● **REQUIRED WORK**
Please arrange every line of the listing below as a Markdown table with the columns "No." and "Line," numbering each row and leaving out blank lines.

Extracted data entries

______________________________

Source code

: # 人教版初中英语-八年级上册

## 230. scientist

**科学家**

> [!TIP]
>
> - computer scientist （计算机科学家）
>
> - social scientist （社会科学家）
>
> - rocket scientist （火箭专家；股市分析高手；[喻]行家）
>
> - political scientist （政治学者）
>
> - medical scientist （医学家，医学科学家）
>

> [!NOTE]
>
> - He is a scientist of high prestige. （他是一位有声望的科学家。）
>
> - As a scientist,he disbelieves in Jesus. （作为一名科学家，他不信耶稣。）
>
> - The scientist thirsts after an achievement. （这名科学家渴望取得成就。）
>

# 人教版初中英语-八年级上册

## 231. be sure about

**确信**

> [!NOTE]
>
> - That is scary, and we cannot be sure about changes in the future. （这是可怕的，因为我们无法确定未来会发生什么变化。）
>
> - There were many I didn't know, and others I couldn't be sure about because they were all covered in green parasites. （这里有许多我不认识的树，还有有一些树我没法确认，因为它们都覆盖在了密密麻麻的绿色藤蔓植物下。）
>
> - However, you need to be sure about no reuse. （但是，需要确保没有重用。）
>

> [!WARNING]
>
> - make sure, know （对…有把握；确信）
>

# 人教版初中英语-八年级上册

______________________________

● **YOUR RESPONSE**
| No. | Line |
|---|---|
| 1 | Source code |
| 2 | : # 人教版初中英语-八年级上册 |
| 3 | ## 230. scientist |
| 4 | **科学家** |
| 5 | > [!TIP] |
| 6 | > |
| 7 | > - computer scientist （计算机科学家） |
| 8 | > |
| 9 | > - social scientist （社会科学家） |
| 10 | > |
| 11 | > - rocket scientist （火箭专家；股市分析高手；[喻]行家） |
| 12 | > |
| 13 | > - political scientist （政治学者） |
| 14 | > |
| 15 | > - medical scientist （医学家，医学科学家） |
| 16 | > |
| 17 | > [!NOTE] |
| 18 | > |
| 19 | > - He is a scientist of high prestige. （他是一位有声望的科学家。） |
| 20 | > |
| 21 | > - As a scientist,he disbelieves in Jesus. （作为一名科学家，他不信耶稣。） |
| 22 | > |
| 23 | > - The scientist thirsts after an achievement. （这名科学家渴望取得成就。） |
| 24 | > |
| 25 | # 人教版初中英语-八年级上册 |
| 26 | ## 231. be sure about |
| 27 | **确信** |
| 28 | > [!NOTE] |
| 29 | > |
| 30 | > - That is scary, and we cannot be sure about changes in the future. （这是可怕的，因为我们无法确定未来会发生什么变化。） |
| 31 | > |
| 32 | > - There were many I didn't know, and others I couldn't be sure about because they were all covered in green parasites. （这里有许多我不认识的树，还有有一些树我没法确认，因为它们都覆盖在了密密麻麻的绿色藤蔓植物下。） |
| 33 | > |
| 34 | > - However, you need to be sure about no reuse. （但是，需要确保没有重用。） |
| 35 | > |
| 36 | > [!WARNING] |
| 37 | > |
| 38 | > - make sure, know （对…有把握；确信） |
| 39 | > |
| 40 | # 人教版初中英语-八年级上册 |